By: Emily Scott
Pennsylvania is receiving more than $3 million in federal funding for watershed restoration projects.
Conservation groups said it will help the state get back on track to meet its Chesapeake Bay Clean Water Blueprint goals.
The funds will go toward restoration plans for both the Pequea and Halfmoon Creek watersheds, to reduce nutrients and sediment impairing creeks and streams.
Harry Campbell, Pennsylvania science policy and advocacy director for the Chesapeake Bay Foundation, said the influx of resources will play a role in closing a $324 million annual state shortfall in its plan to reduce pollution ending up in the bay.
“This will help the folks that live within those watersheds get the resources to help design and implement these high-priority best management practices,” Campbell explained. “Ultimately going toward improving the streams to the degree to which they become non-impaired and then functional, for things like fishing, swimming, and all those other opportunities.”
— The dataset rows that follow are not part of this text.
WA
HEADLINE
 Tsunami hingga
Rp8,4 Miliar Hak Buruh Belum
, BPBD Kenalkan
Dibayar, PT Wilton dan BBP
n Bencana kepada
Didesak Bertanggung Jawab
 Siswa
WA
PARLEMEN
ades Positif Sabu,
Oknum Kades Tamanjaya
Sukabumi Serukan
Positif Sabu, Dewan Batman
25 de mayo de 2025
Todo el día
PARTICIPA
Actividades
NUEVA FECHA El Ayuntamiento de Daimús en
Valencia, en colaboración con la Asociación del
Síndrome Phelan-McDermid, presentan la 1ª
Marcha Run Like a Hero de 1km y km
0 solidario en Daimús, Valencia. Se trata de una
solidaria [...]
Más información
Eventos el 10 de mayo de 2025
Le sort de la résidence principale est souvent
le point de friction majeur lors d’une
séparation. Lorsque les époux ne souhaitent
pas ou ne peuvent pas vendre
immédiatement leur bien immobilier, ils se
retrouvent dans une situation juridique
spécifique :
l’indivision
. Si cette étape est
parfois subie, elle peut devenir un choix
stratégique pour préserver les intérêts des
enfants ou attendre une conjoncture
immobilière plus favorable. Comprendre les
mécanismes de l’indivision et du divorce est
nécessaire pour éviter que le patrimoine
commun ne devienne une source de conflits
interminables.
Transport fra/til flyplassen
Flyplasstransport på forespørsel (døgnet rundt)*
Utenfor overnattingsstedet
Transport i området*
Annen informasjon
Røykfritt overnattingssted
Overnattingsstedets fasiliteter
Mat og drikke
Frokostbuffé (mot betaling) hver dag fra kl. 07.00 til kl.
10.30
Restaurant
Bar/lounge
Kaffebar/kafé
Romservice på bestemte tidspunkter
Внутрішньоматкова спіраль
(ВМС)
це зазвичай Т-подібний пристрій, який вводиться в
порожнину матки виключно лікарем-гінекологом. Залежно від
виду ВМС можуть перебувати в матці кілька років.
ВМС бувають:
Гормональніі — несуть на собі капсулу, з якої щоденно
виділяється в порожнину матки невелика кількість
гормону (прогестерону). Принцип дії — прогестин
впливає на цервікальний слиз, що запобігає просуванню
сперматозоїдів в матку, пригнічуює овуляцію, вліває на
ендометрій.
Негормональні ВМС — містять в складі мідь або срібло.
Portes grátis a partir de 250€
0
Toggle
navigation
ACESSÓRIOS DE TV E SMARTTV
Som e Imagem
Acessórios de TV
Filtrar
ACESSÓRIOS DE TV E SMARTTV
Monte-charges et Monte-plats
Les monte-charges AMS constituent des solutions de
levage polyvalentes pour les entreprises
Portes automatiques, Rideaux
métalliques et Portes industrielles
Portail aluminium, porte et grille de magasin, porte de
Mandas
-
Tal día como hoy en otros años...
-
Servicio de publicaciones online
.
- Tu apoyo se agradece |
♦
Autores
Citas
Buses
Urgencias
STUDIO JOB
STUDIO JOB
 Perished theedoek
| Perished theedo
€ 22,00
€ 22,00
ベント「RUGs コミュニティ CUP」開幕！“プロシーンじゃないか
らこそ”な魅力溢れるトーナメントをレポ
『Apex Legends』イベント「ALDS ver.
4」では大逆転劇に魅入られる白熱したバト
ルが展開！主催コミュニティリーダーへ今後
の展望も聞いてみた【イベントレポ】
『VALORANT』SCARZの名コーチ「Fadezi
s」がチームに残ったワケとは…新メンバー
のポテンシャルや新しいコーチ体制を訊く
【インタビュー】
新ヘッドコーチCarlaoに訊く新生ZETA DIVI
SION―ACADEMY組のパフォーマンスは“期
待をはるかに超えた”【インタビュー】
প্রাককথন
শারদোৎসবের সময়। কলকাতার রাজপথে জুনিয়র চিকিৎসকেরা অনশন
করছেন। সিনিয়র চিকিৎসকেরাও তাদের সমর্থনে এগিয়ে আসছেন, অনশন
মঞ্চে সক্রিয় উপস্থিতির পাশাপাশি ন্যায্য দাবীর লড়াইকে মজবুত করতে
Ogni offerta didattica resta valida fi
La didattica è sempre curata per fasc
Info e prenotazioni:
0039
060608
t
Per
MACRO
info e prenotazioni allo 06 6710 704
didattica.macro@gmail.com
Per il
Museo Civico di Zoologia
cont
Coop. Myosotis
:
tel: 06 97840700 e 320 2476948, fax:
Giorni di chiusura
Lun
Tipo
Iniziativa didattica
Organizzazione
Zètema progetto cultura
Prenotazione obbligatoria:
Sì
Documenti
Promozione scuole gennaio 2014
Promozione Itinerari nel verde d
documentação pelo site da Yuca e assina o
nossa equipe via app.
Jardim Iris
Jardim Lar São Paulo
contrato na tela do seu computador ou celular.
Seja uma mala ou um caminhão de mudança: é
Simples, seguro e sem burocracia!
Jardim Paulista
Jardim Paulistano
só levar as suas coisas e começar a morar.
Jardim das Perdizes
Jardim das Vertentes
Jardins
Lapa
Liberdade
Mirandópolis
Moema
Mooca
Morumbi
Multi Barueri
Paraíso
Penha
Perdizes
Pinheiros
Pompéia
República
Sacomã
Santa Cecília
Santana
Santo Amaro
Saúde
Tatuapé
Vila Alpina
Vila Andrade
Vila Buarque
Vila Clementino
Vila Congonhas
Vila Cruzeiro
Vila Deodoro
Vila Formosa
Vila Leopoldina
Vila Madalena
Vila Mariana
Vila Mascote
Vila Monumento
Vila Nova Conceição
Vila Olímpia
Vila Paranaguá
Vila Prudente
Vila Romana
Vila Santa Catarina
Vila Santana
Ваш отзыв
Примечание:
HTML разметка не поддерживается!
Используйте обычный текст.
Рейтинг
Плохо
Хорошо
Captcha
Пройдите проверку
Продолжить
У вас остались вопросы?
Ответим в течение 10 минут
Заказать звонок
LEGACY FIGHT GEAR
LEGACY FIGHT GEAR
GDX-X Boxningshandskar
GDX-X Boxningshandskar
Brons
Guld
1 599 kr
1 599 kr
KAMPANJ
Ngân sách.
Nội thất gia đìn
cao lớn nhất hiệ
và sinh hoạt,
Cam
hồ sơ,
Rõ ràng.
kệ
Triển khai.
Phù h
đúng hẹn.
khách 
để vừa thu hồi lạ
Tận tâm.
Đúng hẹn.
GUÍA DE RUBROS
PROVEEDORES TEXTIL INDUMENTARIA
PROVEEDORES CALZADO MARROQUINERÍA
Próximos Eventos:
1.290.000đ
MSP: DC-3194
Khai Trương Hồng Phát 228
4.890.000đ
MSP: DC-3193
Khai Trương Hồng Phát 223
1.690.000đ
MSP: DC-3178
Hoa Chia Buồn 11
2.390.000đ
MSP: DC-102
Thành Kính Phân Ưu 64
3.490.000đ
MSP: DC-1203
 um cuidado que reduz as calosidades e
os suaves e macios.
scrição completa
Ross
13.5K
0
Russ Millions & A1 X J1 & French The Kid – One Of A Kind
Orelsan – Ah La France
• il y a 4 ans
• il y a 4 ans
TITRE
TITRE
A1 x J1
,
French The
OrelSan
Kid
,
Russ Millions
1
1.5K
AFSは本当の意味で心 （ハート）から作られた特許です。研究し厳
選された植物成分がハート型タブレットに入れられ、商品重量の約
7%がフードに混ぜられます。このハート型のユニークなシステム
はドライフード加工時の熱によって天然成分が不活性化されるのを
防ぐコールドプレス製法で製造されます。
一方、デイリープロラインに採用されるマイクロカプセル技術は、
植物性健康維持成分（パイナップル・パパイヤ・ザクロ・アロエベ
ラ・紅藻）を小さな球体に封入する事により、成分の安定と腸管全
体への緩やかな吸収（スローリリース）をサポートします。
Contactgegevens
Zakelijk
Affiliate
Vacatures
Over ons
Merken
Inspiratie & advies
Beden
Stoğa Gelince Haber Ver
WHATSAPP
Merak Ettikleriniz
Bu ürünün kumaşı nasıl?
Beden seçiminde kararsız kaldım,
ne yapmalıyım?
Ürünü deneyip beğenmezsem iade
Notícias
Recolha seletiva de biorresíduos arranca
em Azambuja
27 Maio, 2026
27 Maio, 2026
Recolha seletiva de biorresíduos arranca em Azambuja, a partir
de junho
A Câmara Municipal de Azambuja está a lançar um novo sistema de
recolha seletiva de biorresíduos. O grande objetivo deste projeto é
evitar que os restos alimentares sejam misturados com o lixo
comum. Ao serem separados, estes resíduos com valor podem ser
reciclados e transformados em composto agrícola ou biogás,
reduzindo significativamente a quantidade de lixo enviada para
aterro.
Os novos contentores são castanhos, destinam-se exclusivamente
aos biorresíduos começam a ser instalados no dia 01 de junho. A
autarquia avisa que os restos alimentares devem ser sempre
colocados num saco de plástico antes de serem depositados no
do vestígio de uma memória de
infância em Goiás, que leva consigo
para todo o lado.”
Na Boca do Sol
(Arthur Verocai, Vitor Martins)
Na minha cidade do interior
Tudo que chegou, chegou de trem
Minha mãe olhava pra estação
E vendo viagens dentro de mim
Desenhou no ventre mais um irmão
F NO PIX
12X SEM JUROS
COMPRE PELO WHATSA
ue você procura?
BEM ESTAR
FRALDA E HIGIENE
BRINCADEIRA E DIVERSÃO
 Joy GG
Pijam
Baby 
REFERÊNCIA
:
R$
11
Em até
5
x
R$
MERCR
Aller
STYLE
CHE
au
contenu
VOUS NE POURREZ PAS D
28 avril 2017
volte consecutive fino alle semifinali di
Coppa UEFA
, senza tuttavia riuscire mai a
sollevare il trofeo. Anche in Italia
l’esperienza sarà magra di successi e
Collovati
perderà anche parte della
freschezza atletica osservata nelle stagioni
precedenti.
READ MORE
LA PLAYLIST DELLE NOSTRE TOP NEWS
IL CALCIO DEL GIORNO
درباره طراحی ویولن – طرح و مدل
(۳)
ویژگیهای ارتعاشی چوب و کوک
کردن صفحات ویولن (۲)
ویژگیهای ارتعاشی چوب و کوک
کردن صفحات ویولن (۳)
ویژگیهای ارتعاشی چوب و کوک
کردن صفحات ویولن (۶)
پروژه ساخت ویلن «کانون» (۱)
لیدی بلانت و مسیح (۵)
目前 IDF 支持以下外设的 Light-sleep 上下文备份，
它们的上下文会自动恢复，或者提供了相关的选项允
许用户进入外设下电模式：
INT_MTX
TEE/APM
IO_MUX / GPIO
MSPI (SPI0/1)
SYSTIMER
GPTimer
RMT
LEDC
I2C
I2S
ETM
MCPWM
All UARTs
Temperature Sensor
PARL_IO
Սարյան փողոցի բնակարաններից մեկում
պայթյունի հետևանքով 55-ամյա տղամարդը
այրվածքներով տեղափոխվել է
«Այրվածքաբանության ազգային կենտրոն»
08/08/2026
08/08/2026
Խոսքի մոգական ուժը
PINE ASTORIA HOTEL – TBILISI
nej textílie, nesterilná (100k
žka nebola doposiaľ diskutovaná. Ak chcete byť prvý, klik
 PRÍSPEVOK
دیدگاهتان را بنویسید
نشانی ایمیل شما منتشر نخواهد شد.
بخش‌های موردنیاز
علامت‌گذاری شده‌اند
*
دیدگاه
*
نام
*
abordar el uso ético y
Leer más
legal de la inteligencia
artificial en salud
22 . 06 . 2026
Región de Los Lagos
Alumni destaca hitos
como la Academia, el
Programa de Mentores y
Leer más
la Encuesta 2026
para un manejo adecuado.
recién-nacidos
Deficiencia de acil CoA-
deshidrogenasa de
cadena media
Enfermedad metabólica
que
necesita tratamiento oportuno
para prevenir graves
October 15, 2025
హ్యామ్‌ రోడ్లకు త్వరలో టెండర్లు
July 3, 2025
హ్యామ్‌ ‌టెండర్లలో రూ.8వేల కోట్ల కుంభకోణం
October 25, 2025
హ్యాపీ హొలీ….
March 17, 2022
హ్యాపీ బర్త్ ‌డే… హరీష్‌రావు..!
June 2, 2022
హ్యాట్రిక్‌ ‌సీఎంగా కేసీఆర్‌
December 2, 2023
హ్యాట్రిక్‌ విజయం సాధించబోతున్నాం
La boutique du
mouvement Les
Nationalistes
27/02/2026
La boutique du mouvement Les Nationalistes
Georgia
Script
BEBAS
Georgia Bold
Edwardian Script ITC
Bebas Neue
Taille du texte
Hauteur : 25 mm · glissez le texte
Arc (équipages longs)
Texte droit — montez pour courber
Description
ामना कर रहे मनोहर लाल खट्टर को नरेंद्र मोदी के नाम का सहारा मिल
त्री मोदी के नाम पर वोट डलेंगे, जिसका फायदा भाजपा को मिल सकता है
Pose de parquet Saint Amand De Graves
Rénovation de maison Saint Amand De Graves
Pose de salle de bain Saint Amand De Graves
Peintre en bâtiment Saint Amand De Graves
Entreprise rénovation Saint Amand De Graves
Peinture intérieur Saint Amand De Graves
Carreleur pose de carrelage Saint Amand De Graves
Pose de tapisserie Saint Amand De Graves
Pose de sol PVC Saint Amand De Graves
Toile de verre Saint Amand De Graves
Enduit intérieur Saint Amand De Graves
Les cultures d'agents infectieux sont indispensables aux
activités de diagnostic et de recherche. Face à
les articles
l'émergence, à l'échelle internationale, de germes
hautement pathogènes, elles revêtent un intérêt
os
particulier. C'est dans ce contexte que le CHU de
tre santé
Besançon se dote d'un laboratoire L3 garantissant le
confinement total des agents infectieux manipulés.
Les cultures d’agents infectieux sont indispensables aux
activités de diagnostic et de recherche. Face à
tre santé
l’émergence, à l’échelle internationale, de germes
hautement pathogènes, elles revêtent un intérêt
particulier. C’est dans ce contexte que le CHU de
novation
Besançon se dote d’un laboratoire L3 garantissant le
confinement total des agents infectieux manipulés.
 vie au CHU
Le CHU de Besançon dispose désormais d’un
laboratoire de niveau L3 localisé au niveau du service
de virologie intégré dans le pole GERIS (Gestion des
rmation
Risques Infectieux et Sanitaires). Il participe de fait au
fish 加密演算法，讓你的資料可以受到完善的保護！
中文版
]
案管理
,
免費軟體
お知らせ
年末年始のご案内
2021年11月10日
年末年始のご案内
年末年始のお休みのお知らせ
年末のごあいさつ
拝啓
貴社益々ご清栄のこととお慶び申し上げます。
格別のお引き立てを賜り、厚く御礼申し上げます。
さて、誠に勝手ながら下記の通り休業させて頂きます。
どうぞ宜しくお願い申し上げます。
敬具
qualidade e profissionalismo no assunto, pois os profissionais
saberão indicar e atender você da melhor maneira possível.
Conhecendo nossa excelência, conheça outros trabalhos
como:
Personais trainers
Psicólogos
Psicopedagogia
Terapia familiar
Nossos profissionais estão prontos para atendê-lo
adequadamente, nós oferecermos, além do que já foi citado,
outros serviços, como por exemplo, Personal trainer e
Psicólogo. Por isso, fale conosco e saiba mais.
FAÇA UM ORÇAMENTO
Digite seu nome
The Chesapeake Bay Clean Water Blueprint has set a deadline for watershed states to have pollution-reduction practices in place by 2025. Sen. Bob Casey, D-Pa., and Sen. Ben Cardin, D-Md., helped secure the funding through the omnibus spending package signed by President Joe Biden this month.
Campbell noted through ongoing state budget negotiations, he also hopes to see Pennsylvania use $250 million in unallocated American Rescue Plan dollars to address farm pollution in waterways.
“Half of that would go toward establishing an agricultural cost-share program,” Campbell pointed out. “That would help the 50-plus thousand farmers in Pennsylvania, to help design and implement those conservation practices that keep soil and nutrients on the land instead of in the water.”
Within the Pequea Creek Watershed, the money will support cover crops, no-till agriculture, riparian buffers and more, to help keep soil out of waterways. For Halfmoon Creek, it will go toward reducing sediment, land preservation and restoration, and fostering stewardship of the watershed.
More than 80% of the state’s remaining bay pollution reductions must come from agriculture.